I like that and I can see that getting a greater consequence, however this was the improved immediate consequence:
One factor I do like about FireFly is I’m continuously reminded of what number of credit a era prices.
This little button within the nook is a useful reminder. It will possibly typically take so many generations to get a helpful consequence so you’ll use your credit. I like {that a} low-res era is comparatively low cost within the type of credit. You may improve your immediate at 540 decision after which generate the ultimate model at the next decision costing extra credit. That’s at the least one thing on the subject of the best way to spend your credit. Different generative video methods and LLMs could function otherwise so far as the price and credit score perform. However at this level, I don’t spend extra cash monthly on one other system as I simply don’t have the necessity … but.
And the way did the Veo3 mannequin do with that “enhanced” immediate a few weeks later?

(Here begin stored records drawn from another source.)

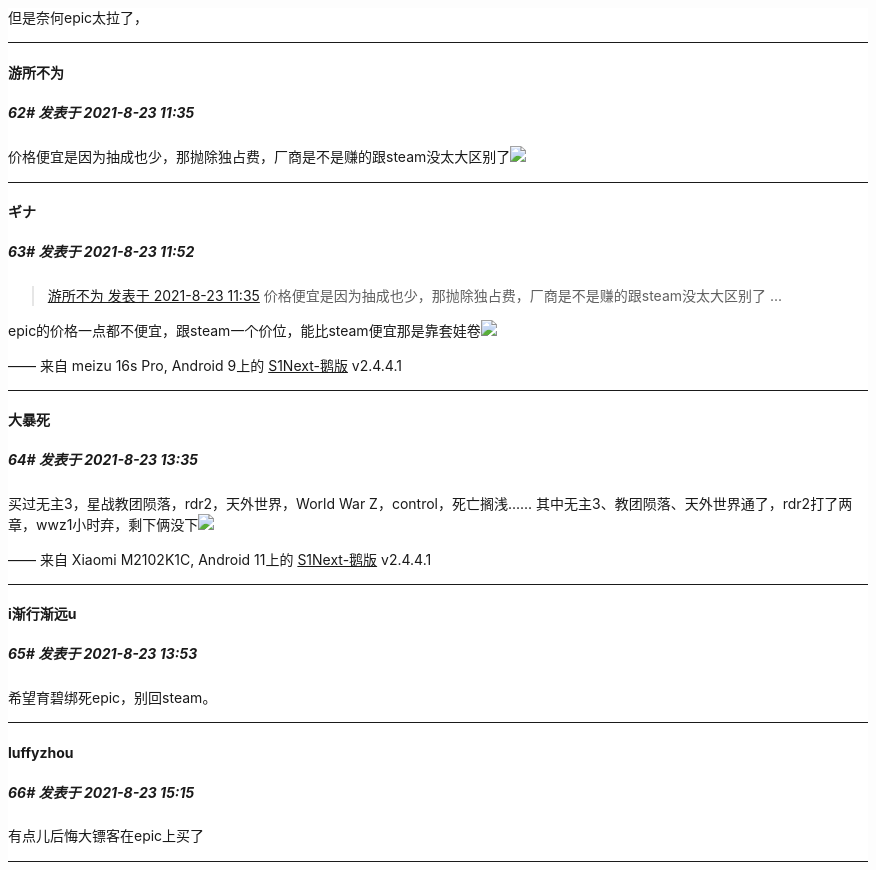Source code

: 但是奈何epic太拉了，


*****

####  游所不为  
##### 62#       发表于 2021-8-23 11:35


价格便宜是因为抽成也少，那抛除独占费，厂商是不是赚的跟steam没太大区别了<img src="https://static.saraba1st.com/image/smiley/face2017/067.png" referrerpolicy="no-referrer">


*****

####  ギナ  
##### 63#       发表于 2021-8-23 11:52


<blockquote><a href="httphttps://bbs.saraba1st.com/2b/forum.php?mod=redirect&amp;goto=findpost&amp;pid=52473580&amp;ptid=2022174" target="_blank">游所不为 发表于 2021-8-23 11:35</a>
价格便宜是因为抽成也少，那抛除独占费，厂商是不是赚的跟steam没太大区别了 ...</blockquote>
epic的价格一点都不便宜，跟steam一个价位，能比steam便宜那是靠套娃卷<img src="https://static.saraba1st.com/image/smiley/face2017/003.png" referrerpolicy="no-referrer">

—— 来自 meizu 16s Pro, Android 9上的 [S1Next-鹅版](https://github.com/ykrank/S1-Next/releases) v2.4.4.1


*****

####  大暴死  
##### 64#       发表于 2021-8-23 13:35


买过无主3，星战教团陨落，rdr2，天外世界，World War Z，control，死亡搁浅......
其中无主3、教团陨落、天外世界通了，rdr2打了两章，wwz1小时弃，剩下俩没下<img src="https://static.saraba1st.com/image/smiley/face2017/037.png" referrerpolicy="no-referrer">

—— 来自 Xiaomi M2102K1C, Android 11上的 [S1Next-鹅版](https://github.com/ykrank/S1-Next/releases) v2.4.4.1


*****

####  i渐行渐远u  
##### 65#       发表于 2021-8-23 13:53


希望育碧绑死epic，别回steam。


*****

####  luffyzhou  
##### 66#       发表于 2021-8-23 15:15


有点儿后悔大镖客在epic上买了


*****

I requested a buddy who’s deep into AI, generative AI, why I couldn’t get a fascinating consequence. His response is smart:
You may’t simply immediate it with a particular graphic animation, as a result of AI works by diffusing tons of of movies which can be doing the identical factor. There’s not gonna be animations of maps with states being highlighted for it to diffuse. Like if in case you have a lady and also you say “lady dancing” it appears to be like for movies of girls dancing, diffuses them into noise. And from the latent level cloud of noise it renders the densest areas of the purpose cloud as movement. Nevertheless it’s taking tons of to 1000’s of movies of girls dancing to do this. The much less reference it has the extra it hallucinates. In the event you ask it to animate a map of america it’s gonna be on the lookout for movies of maps of america to diffuse. However for those who say highlights particular states, it’s not gonna know what that’s except there are movies of that labelled as such in its library. Once you ask for one thing uncommon that it doesn’t have a whole lot of reference for it simply finds the closest factor and diffuses it. And that’s why you get bizarre stuff whenever you get too artistic. There is likely to be movies of maps and it’d know the best way to animate them as if the digicam is transferring. Nevertheless it most likely received’t know the best way to spotlight states. Generative AI is a diffusion mannequin blended with a big language mannequin, however all the big language mannequin does is search for movies with the tokens in your immediate. A token is sort of a meta tag. So for those who say map, it simply appears to be like at movies with maps. Generative AI continues to be fairly silly.
That makes a whole lot of sense contemplating how particular of an animation I used to be asking it to make. On the one hand, it form of disappoints me as a result of it is a place the place generative AI might be so helpful. However then again, I like maintaining animators and movement graphics artists employed. I simply want we all the time had the finances to make use of them.